In 2012, only two companies from China went public in the US: social media platform YY and flash sales site VIPShop. The situation improved in 2013, with eight Chinese IPOs raising $800 million.
On Dec 11, 2013, vehicle information website Autohome surged more than 75 percent after its $133 million IPO in the US. Autohome joined four other Chinese Internet companies in having a successful IPO in the final two months of 2013.
In the bond market, E-House China Holdings Ltd, China's second-largest online real estate brokerage, announced in December a plan to raise up to $200 million with a convertible bond offering in the US, before scaling it back to $135 million.

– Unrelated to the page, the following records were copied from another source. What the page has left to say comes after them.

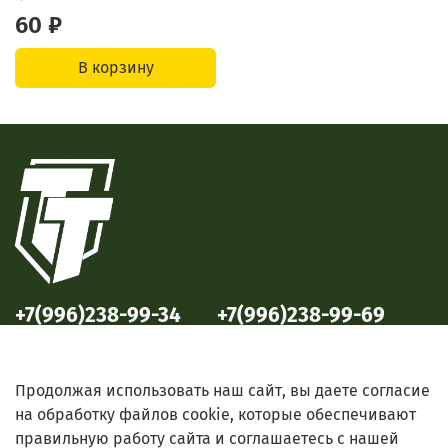
60 ₽
В корзину
+7(996)238-99-34
+7(996)238-99-69
ул. Победы, 33
ул. Б. Октябрьская, 69
Продолжая использовать наш сайт, вы даете согласие
на обработку файлов cookie, которые обеспечивают
правильную работу сайта и соглашаетесь с нашей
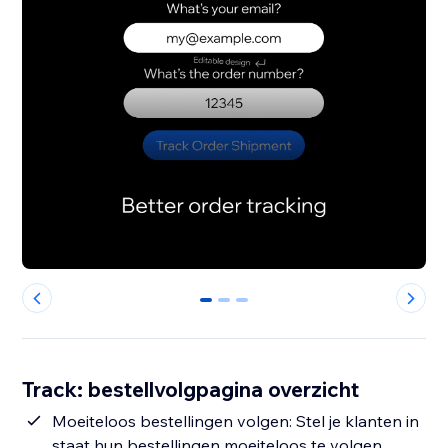
0
1
2
Track: bestellvolgpagina overzicht
Moeiteloos bestellingen volgen: Stel je klanten in
staat hun bestellingen moeiteloos te volgen,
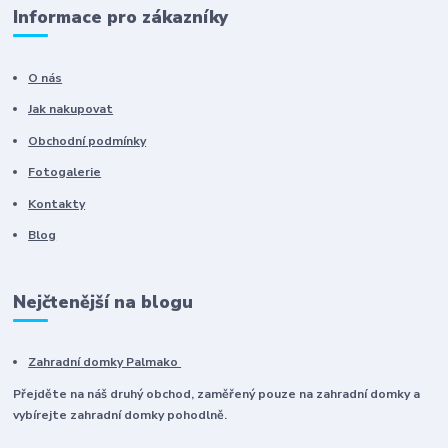
Informace pro zákazníky
O nás
Jak nakupovat
Obchodní podmínky
Fotogalerie
Kontakty
Blog
Nejčtenější na blogu
Zahradní domky Palmako
Přejděte na náš druhý obchod, zaměřený pouze na zahradní domky a
vybírejte zahradní domky pohodlně.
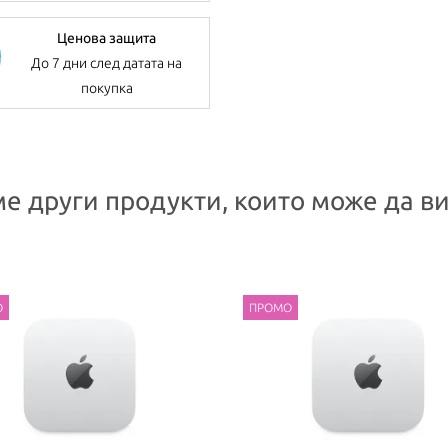
Ценова защита
До 7 дни след датата на
покупка
е други продукти, които може да ви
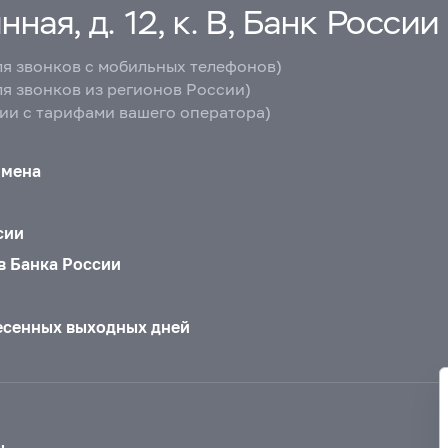
ная, д. 12, к. В, Банк России
ля звонков с мобильных телефонов)
ля звонков из регионов России)
вии с тарифами вашего оператора)
бмена
сии
в Банка России
есенных выходных дней
ы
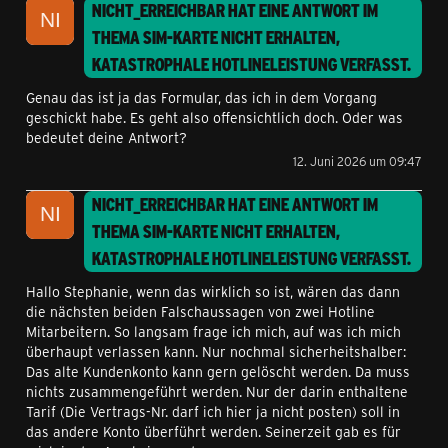
NICHT_ERREICHBAR
HAT EINE ANTWORT IM
THEMA
SIM-KARTE NICHT ERHALTEN,
KATASTROPHALE HOTLINELEISTUNG
VERFASST.
Genau das ist ja das Formular, das ich in dem Vorgang
geschickt habe. Es geht also offensichtlich doch. Oder was
bedeutet deine Antwort?
12. Juni 2026 um 09:47
NICHT_ERREICHBAR
HAT EINE ANTWORT IM
THEMA
SIM-KARTE NICHT ERHALTEN,
KATASTROPHALE HOTLINELEISTUNG
VERFASST.
Hallo Stephanie, wenn das wirklich so ist, wären das dann
die nächsten beiden Falschaussagen von zwei Hotline
Mitarbeitern. So langsam frage ich mich, auf was ich mich
überhaupt verlassen kann. Nur nochmal sicherheitshalber:
Das alte Kundenkonto kann gern gelöscht werden. Da muss
nichts zusammengeführt werden. Nur der darin enthaltene
Tarif (Die Vertrags-Nr. darf ich hier ja nicht posten) soll in
das andere Konto überführt werden. Seinerzeit gab es für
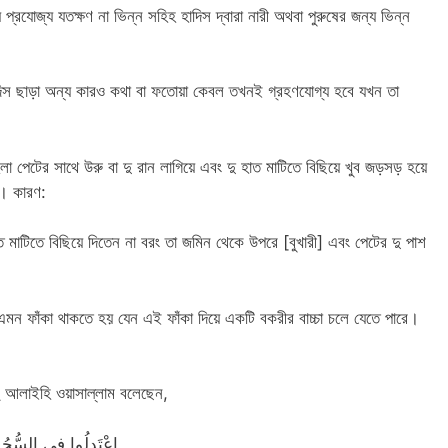
 প্রযোজ্য যতক্ষণ না ভিন্ন সহিহ হাদিস দ্বারা নারী অথবা পুরুষের জন্য ভিন্ন
 হাদিস ছাড়া অন্য কারও কথা বা ফতোয়া কেবল তখনই গ্রহণযোগ্য হবে যখন তা
া পেটের সাথে উরু বা দু রান লাগিয়ে এবং দু হাত মাটিতে বিছিয়ে খুব জড়সড় হয়ে
য। কারণ:
ত মাটিতে বিছিয়ে দিতেন না বরং তা জমিন থেকে উপরে [বুখারী] এবং পেটের দু পাশ
 এমন ফাঁকা থাকতে হয় যেন এই ফাঁকা দিয়ে একটি বকরীর বাচ্চা চলে যেতে পারে।
হু আলাইহি ওয়াসাল্লাম বলেছেন,
اعْتَدِلُوا في السُّجُو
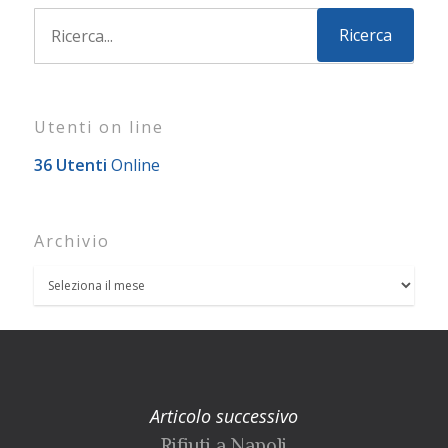
Utenti on line
36 Utenti
Online
Archivio
Articolo successivo
Rifiuti a Napoli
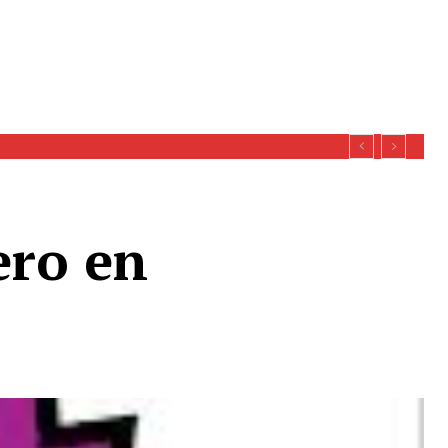
ero en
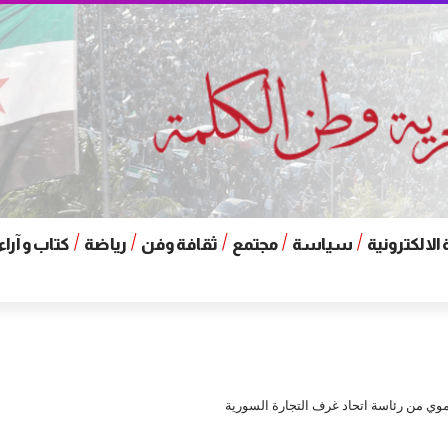
الالكترونية
سياسة
مجتمع
ثقافة وفن
رياضة
كتاب و آراء
وي من رئاسة اتحاد غرف التجارة السورية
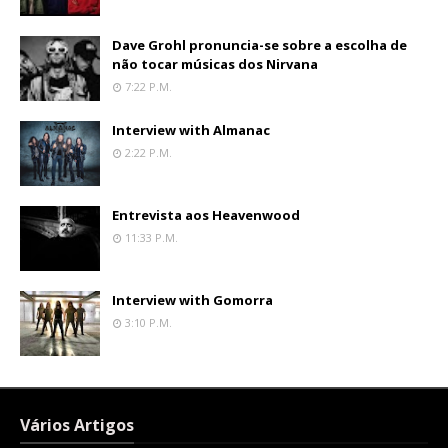
Dave Grohl pronuncia-se sobre a escolha de
não tocar músicas dos Nirvana
7:22 P.m.
Interview with Almanac
2:22 P.m.
Entrevista aos Heavenwood
11:33 P.m.
Interview with Gomorra
3:10 P.m.
Vários Artigos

Before that, real estate portal SouFun Holdings Ltd raised $350 million through a CB offering. Internet companies Tencent, Sina and Baidu also issued debt.
Lingering doubt
But beneath the surface, concern lingers that the market's latest good run might be short-lived.
Short sellers are still targeting Chinese companies. Mindray Medical, a Chinese medical equipment maker, saw its shares fall 11 percent in the US on Dec 12 after Ottoman Bay Research released a report saying Mindray had overstated revenue, made questionable acquisitions and claimed to have "phantom" facilities that don't exist.
Mindray denied all the accusations and its share price recovered afterward.
China Venture has forecast that mainland IPOs will get a warm reception in the US this year. But it's still too early to predict whether new Chinese IPOs can survive short sellers' attacks and whether a market freeze similar to the one in 2011 will recur.